■ **What is required**
Can you output the items below verbatim, from their first line through the line containing "v(31.25, -8.67) *", including both of those lines and omitting the pictures?

— BEGIN Records —

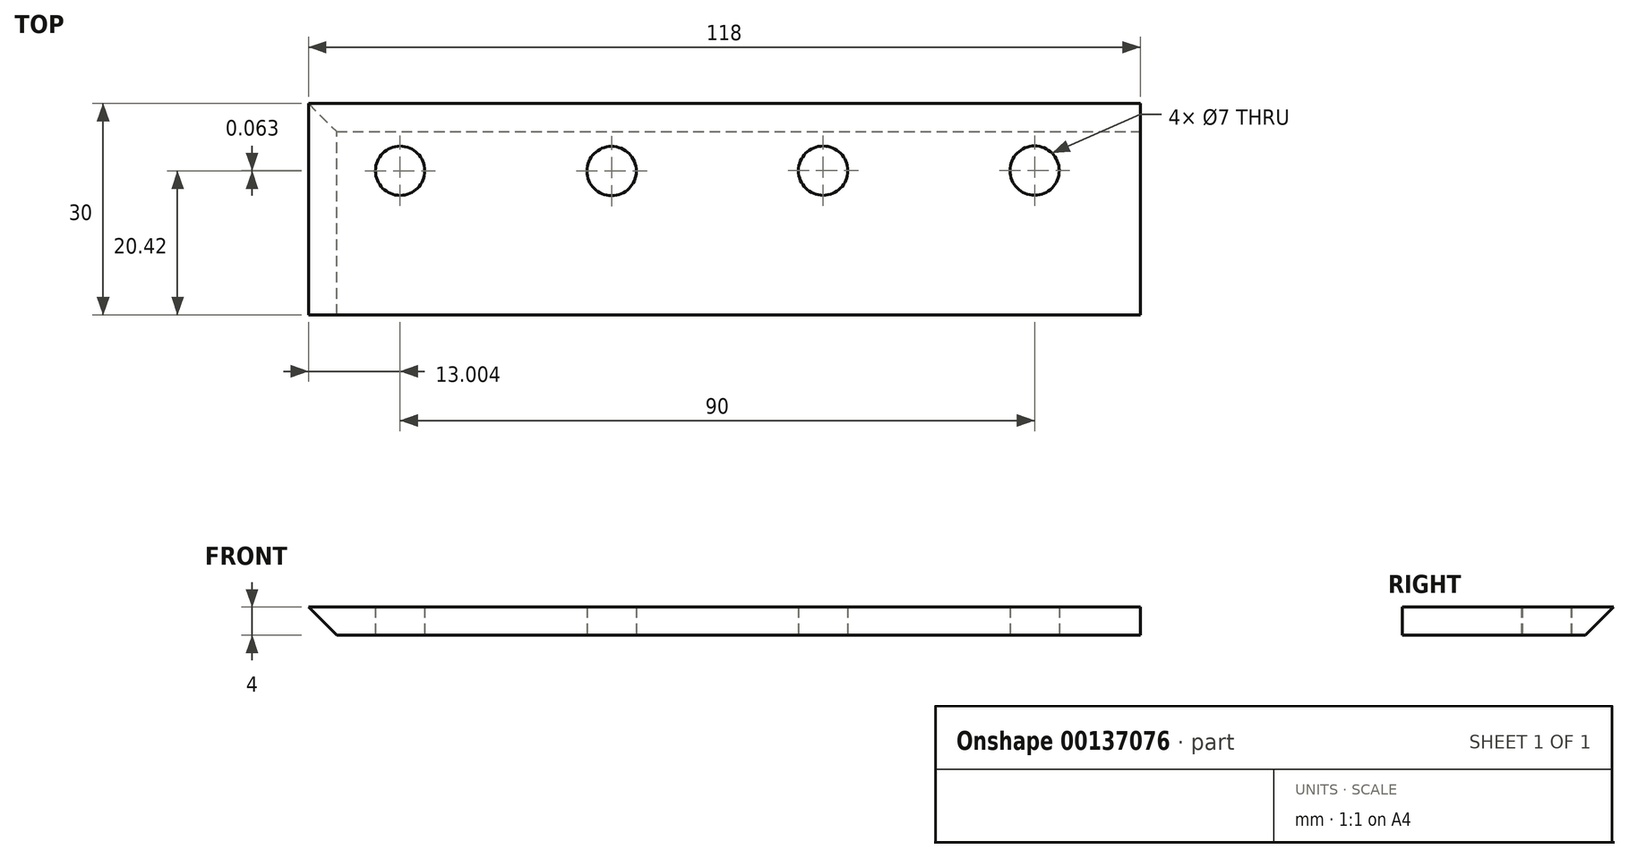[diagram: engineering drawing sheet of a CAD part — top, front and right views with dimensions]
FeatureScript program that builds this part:
annotation { "Feature Type Name" : "Feature", "Feature Type Description" : "" }
export const myFeature = defineFeature(function(context is Context, id is Id, definition is map)
    precondition{}
    {
        {
            var Q0;
            Q0=qCreatedBy(makeId("Top.planeOp"),FACE);
            var sketch = newSketch(context, id + "F0", { "sketchPlane" : qUnion([Q0])});
            skLineSegment(sketch, "E0", {"start": v(-71.75, 0.85) * mm, "end": v(-71.75, -29.15) * mm});
            skLineSegment(sketch, "E1", {"start": v(-71.75, -29.15) * mm, "end": v(46.25, -29.15) * mm});
            skLineSegment(sketch, "E2", {"start": v(46.25, -29.15) * mm, "end": v(46.25, 0.85) * mm});
            skCircle(sketch, "E3", {"center": v(-58.75, -8.69) * mm, "radius": 3.5 * mm});
            skCircle(sketch, "E4", {"center": v(-28.75, -8.73) * mm, "radius": 3.5 * mm});
            skCircle(sketch, "E5", {"center": v(1.25, -8.68) * mm, "radius": 3.5 * mm});
            skCircle(sketch, "E6", {"center": v(31.25, -8.67) * mm, "radius": 3.5 * mm});
            skLineSegment(sketch, "E7", {"start": v(-71.75, 0.85) * mm, "end": v(-71.75, -3.15) * mm});
            skLineSegment(sketch, "E8", {"start": v(-71.75, -3.15) * mm, "end": v(-71.75, -5.15) * mm});
            skLineSegment(sketch, "E9", {"start": v(-58.75, 0.85) * mm, "end": v(-58.75, -29.15) * mm});
            skLineSegment(sketch, "E10", {"start": v(46.25, 0.85) * mm, "end": v(-58.75, 0.85) * mm});
            skLineSegment(sketch, "E11", {"start": v(-71.75, 0.85) * mm, "end": v(-58.75, 0.85) * mm});
            skSolve(sketch);
        }
        {
            var Q0;
            Q0=qSketchRegion(id+"F0",true);
            extrude(context, id + "F1", {"entities" : qUnion([Q0]), "depth" : 4 * mm});
        }
        {
            var Q0;
            Q0=makeQuery(id+"F1.opExtrude","CAP_EDGE",EDGE,{"disambiguationData":[OSD([sQuery(id+"F0.wireOp",EDGE,"E0"),sQuery(id+"F0.wireOp",EDGE,"E7"),sQuery(id+"F0.wireOp",EDGE,"E8")])],"isStart":true});
            var Q1;
            Q1=makeQuery(id+"F1.opExtrude","CAP_EDGE",EDGE,{"disambiguationData":[OSD([sQuery(id+"F0.wireOp",EDGE,"E10"),sQuery(id+"F0.wireOp",EDGE,"E11")])],"isStart":true});
            chamfer(context, id + "F2", {"entities" : qUnion([Q0, Q1]), "width" : 4 * mm, "tangentPropagation" : true});
        }
    });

— END Records —

■ **Exercise answer**
[diagram: engineering drawing sheet of a CAD part — top, front and right views with dimensions]
FeatureScript program that builds this part:
annotation { "Feature Type Name" : "Feature", "Feature Type Description" : "" }
export const myFeature = defineFeature(function(context is Context, id is Id, definition is map)
    precondition{}
    {
        {
            var Q0;
            Q0=qCreatedBy(makeId("Top.planeOp"),FACE);
            var sketch = newSketch(context, id + "F0", { "sketchPlane" : qUnion([Q0])});
            skLineSegment(sketch, "E0", {"start": v(-71.75, 0.85) * mm, "end": v(-71.75, -29.15) * mm});
            skLineSegment(sketch, "E1", {"start": v(-71.75, -29.15) * mm, "end": v(46.25, -29.15) * mm});
            skLineSegment(sketch, "E2", {"start": v(46.25, -29.15) * mm, "end": v(46.25, 0.85) * mm});
            skCircle(sketch, "E3", {"center": v(-58.75, -8.69) * mm, "radius": 3.5 * mm});
            skCircle(sketch, "E4", {"center": v(-28.75, -8.73) * mm, "radius": 3.5 * mm});
            skCircle(sketch, "E5", {"center": v(1.25, -8.68) * mm, "radius": 3.5 * mm});
            skCircle(sketch, "E6", {"center": v(31.25, -8.67) * mm, "radius": 3.5 * mm});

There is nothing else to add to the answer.